Il patrimonio artistico italiano è certamente inestimabile e spesso accade che alcune eccellenze sviluppatesi a livello regionale rimangano in secondo piano. Non sarà così per chi l’arte, la storia dell’arte, la conosce a menadito in ogni sua articolazione, ma di certo accade a chi non ha una formazione specifica e si nutre delle sollecitazioni delle rubriche e delle riviste di settore, nonché degli allestimenti dei grandi musei.
Per fortuna c’è qualcuno che vive la propria professione con passione e finalità di ricerca, come Tiziana Sassòli della Galleria Fondantico di Bologna che da venti anni dedica l’autunnale ‘Incontro con la pittura’ alla (ri)scoperta dei grandi maestri del passato (emiliani o ivi attivi). Quest’anno, dal 27 ottobre al 22 dicembre 2012, nella cornice di Palazzo Pepoli Bentivoglio (via de’ Pepoli 6/E, nelle vicinanze di Piazza Santo Stefano) di Bologna va in scena la mostra gratuita Il bel dipingere. Dipinti e disegni emiliani dal XV al XIX secolo. Un periodo piuttosto vasto, che parte dalla prima metà del Quattrocento con il Maestro di Castrocaro e prosegue con un dipinto di Niccolò Pisano, artista toscano attivo tra Ferrara e Bologna sul finire degli anni trenta del cinquecento. Si passa poi al seicento con Antonio Carracci (pronipote di Annibale) e ad Andrea Donducci detto il Mastelletta, capace di rendere sulla tela episodi classici con grande modernità di vedute.

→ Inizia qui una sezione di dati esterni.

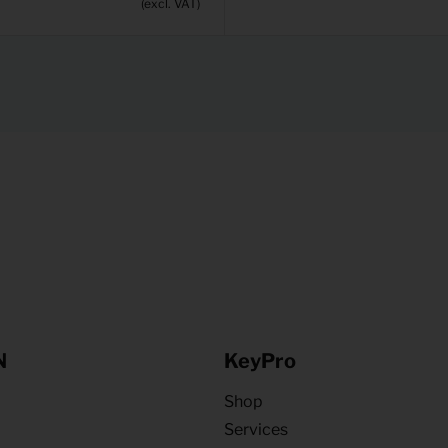
(excl. VAT)
N
KeyPro
Shop
Services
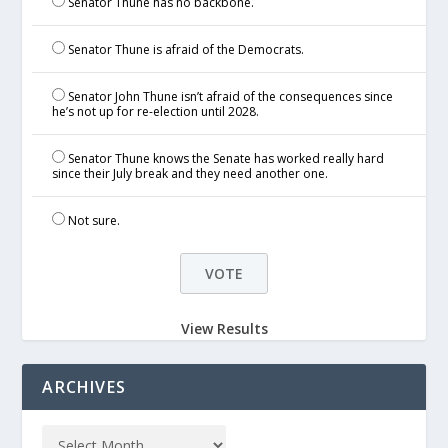
Senator Thune has no backbone.
Senator Thune is afraid of the Democrats.
Senator John Thune isn’t afraid of the consequences since
he’s not up for re-election until 2028.
Senator Thune knows the Senate has worked really hard
since their July break and they need another one.
Not sure.
View Results
ARCHIVES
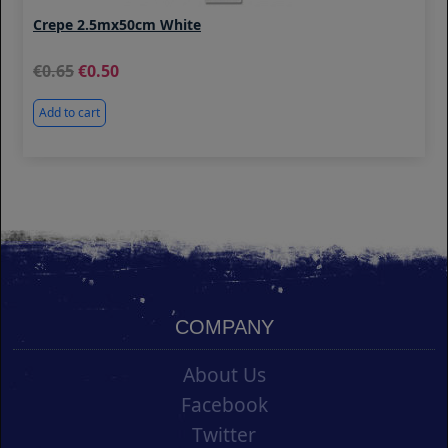
Crepe 2.5mx50cm White
0.65
0.50
Add to cart
COMPANY
About Us
Facebook
Twitter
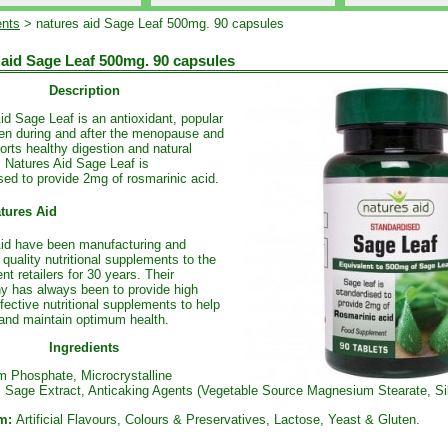
nts
> natures aid Sage Leaf 500mg. 90 capsules
 aid Sage Leaf 500mg. 90 capsules
Description
id Sage Leaf is an antioxidant, popular
n during and after the menopause and
orts healthy digestion and natural
 Natures Aid Sage Leaf is
sed to provide 2mg of rosmarinic acid.
tures Aid
id have been manufacturing and
 quality nutritional supplements to the
nt retailers for 30 years. Their
y has always been to provide high
ffective nutritional supplements to help
and maintain optimum health.
Ingredients
m Phosphate, Microcrystalline
, Sage Extract, Anticaking Agents (Vegetable Source Magnesium Stearate, Sil
m:
Artificial Flavours, Colours & Preservatives, Lactose, Yeast & Gluten.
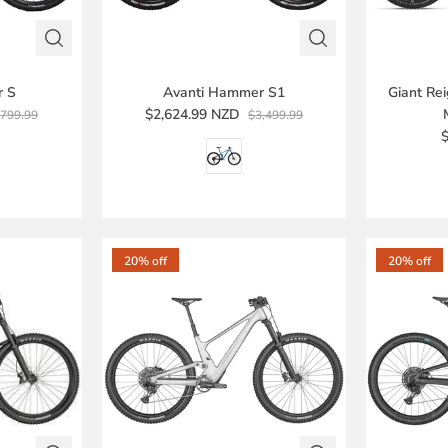
r S
Avanti Hammer S1
Giant Re
$2,624.99 NZD
,799.99
$3,499.99
20% off
20% off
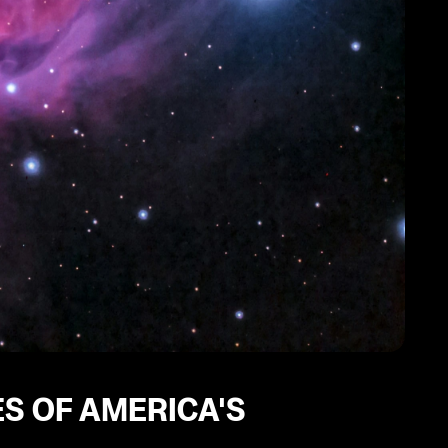
ES OF AMERICA'S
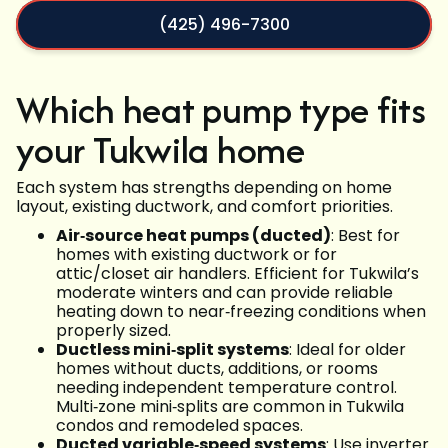
(425) 496-7300
Which heat pump type fits
your Tukwila home
Each system has strengths depending on home
layout, existing ductwork, and comfort priorities.
Air‑source heat pumps (ducted)
: Best for
homes with existing ductwork or for
attic/closet air handlers. Efficient for Tukwila’s
moderate winters and can provide reliable
heating down to near‑freezing conditions when
properly sized.
Ductless mini‑split systems
: Ideal for older
homes without ducts, additions, or rooms
needing independent temperature control.
Multi‑zone mini‑splits are common in Tukwila
condos and remodeled spaces.
Ducted variable‑speed systems
: Use inverter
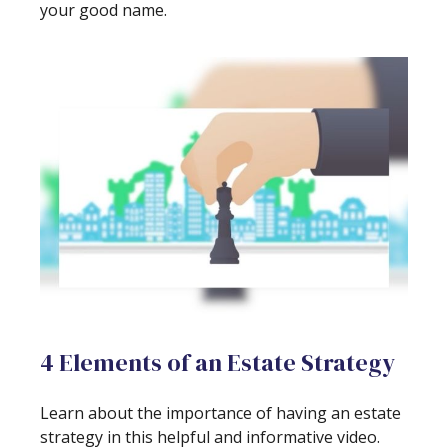
your good name.
4 Elements of an Estate Strategy
Learn about the importance of having an estate
strategy in this helpful and informative video.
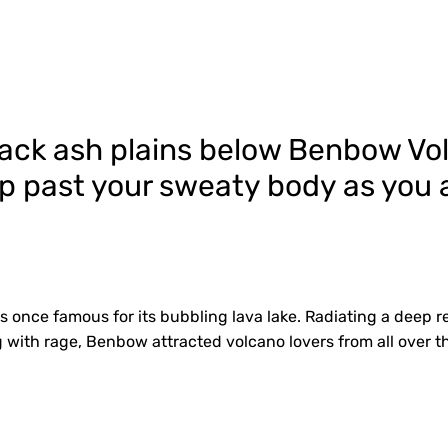
black ash plains below Benbow V
p past your sweaty body as you a
once famous for its bubbling lava lake. Radiating a deep re
with rage, Benbow attracted volcano lovers from all over t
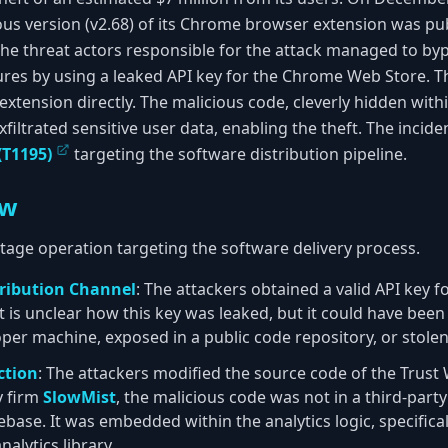
us version (v2.68) of its Chrome browser extension was publ
The threat actors responsible for the attack managed to byp
ures by using a leaked API key for the Chrome Web Store. T
tension directly. The malicious code, cleverly hidden withi
exfiltrated sensitive user data, enabling the theft. The incide
(T1195)
targeting the software distribution pipeline.
ew
stage operation targeting the software delivery process.
ribution Channel
: The attackers obtained a valid API key 
t is unclear how this key was leaked, but it could have bee
r machine, exposed in a public code repository, or stolen
ction
: The attackers modified the source code of the Trust 
y firm
SlowMist
, the malicious code was not in a third-part
ase. It was embedded within the analytics logic, specifical
nalytics library.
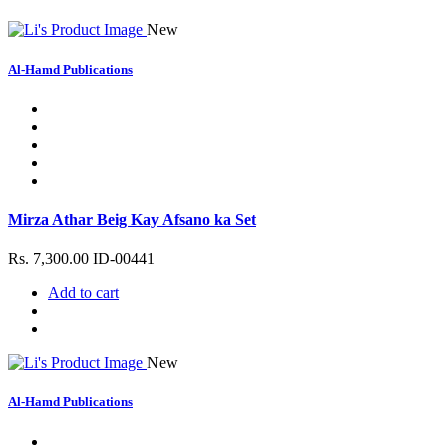
New
Al-Hamd Publications
Mirza Athar Beig Kay Afsano ka Set
Rs. 7,300.00
ID-00441
Add to cart
New
Al-Hamd Publications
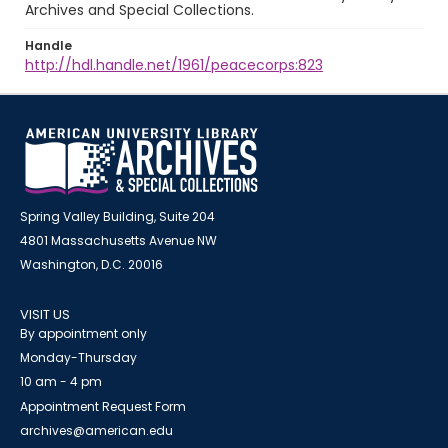
Archives and Special Collections.
Handle
http://hdl.handle.net/1961/peacecorps:823
Spring Valley Building, Suite 204
4801 Massachusetts Avenue NW
Washington, D.C. 20016
VISIT US
By appointment only
Monday-Thursday
10 am - 4 pm
Appointment Request Form
archives@american.edu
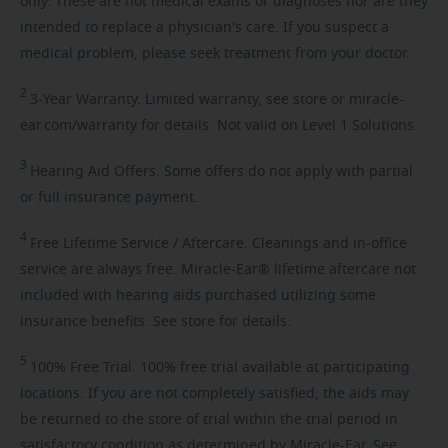
only. These are not medical exams or diagnoses nor are they
intended to replace a physician's care. If you suspect a
medical problem, please seek treatment from your doctor.
2
3-Year
Warranty. Limited warranty, see store or miracle-
ear.com/warranty for details. Not valid on Level 1 Solutions.
3
Hearing
Aid Offers. Some offers do not apply with partial
or full insurance payment.
4
Free
Lifetime Service / Aftercare. Cleanings and in-office
service are always free. Miracle-Ear® lifetime aftercare not
included with hearing aids purchased utilizing some
insurance benefits. See store for details.
5
100%
Free Trial. 100% free trial available at participating
locations. If you are not completely satisfied, the aids may
be returned to the store of trial within the trial period in
satisfactory condition as determined by Miracle-Ear. See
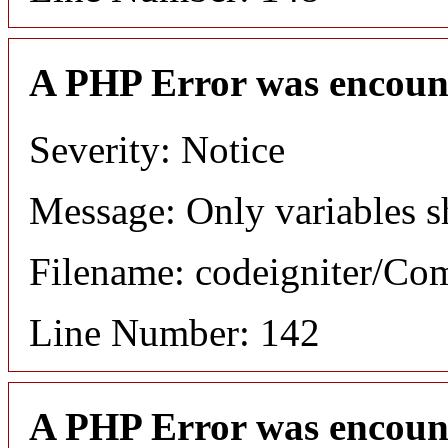
A PHP Error was encoun
Severity: Notice
Message: Only variables s
Filename: codeigniter/C
Line Number: 142
A PHP Error was encoun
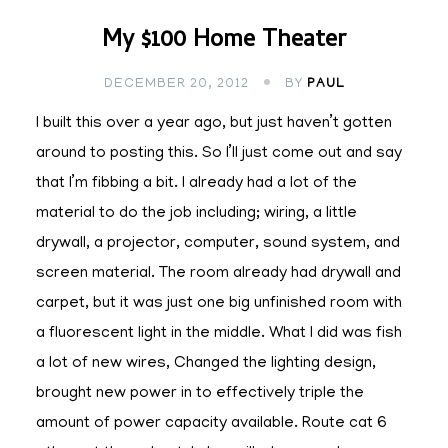
My $100 Home Theater
DECEMBER 20, 2012
BY
PAUL
I built this over a year ago, but just haven’t gotten
around to posting this. So I’ll just come out and say
that I’m fibbing a bit. I already had a lot of the
material to do the job including; wiring, a little
drywall, a projector, computer, sound system, and
screen material. The room already had drywall and
carpet, but it was just one big unfinished room with
a fluorescent light in the middle. What I did was fish
a lot of new wires, Changed the lighting design,
brought new power in to effectively triple the
amount of power capacity available. Route cat 6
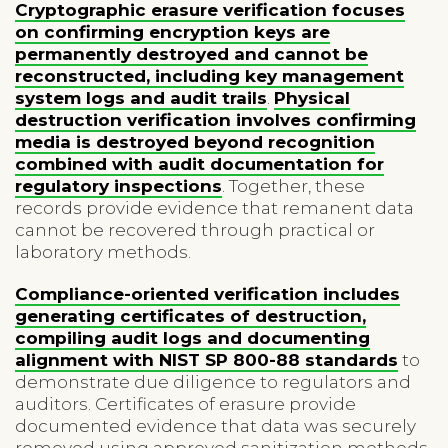
Cryptographic erasure verification focuses
on confirming encryption keys are
permanently destroyed and cannot be
reconstructed, including key management
system logs and audit trails
.
Physical
destruction verification involves confirming
media is destroyed beyond recognition
combined with audit documentation for
regulatory inspections
. Together, these
records provide evidence that remanent data
cannot be recovered through practical or
laboratory methods.
Compliance-oriented verification includes
generating certificates of destruction,
compiling audit logs and documenting
alignment with NIST SP 800-88 standards
to
demonstrate due diligence to regulators and
auditors. Certificates of erasure provide
documented evidence that data was securely
removed using approved sanitization methods,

Opere di Fondantico di Tiziana Sassoli - Il bel dipingere
Un percorso tutto da gustare che si dipana all’insegna della qualità e dell’eterogeneità delle proposte. Guido Reni ed i suoi seguaci Giovanni Andrea Sirani e Giovan Giacomo Sementi, il pittore fiammingo Michele Desubleo, Simone Cantarini ed i bolognesi Francesco Albani, Sisto Badalocchi, Giovanni Girolamo Bonesi, Giovanni Maria Viani, Gaetano Gandalfi.
Nella sezione opere su carta è certamente da ricordare la presenza di Donato Creti, Marcantonio Franceschini, Francesco Monti, Giacomo Zoboli, Antonio Consetti e Pelagio Pelagi.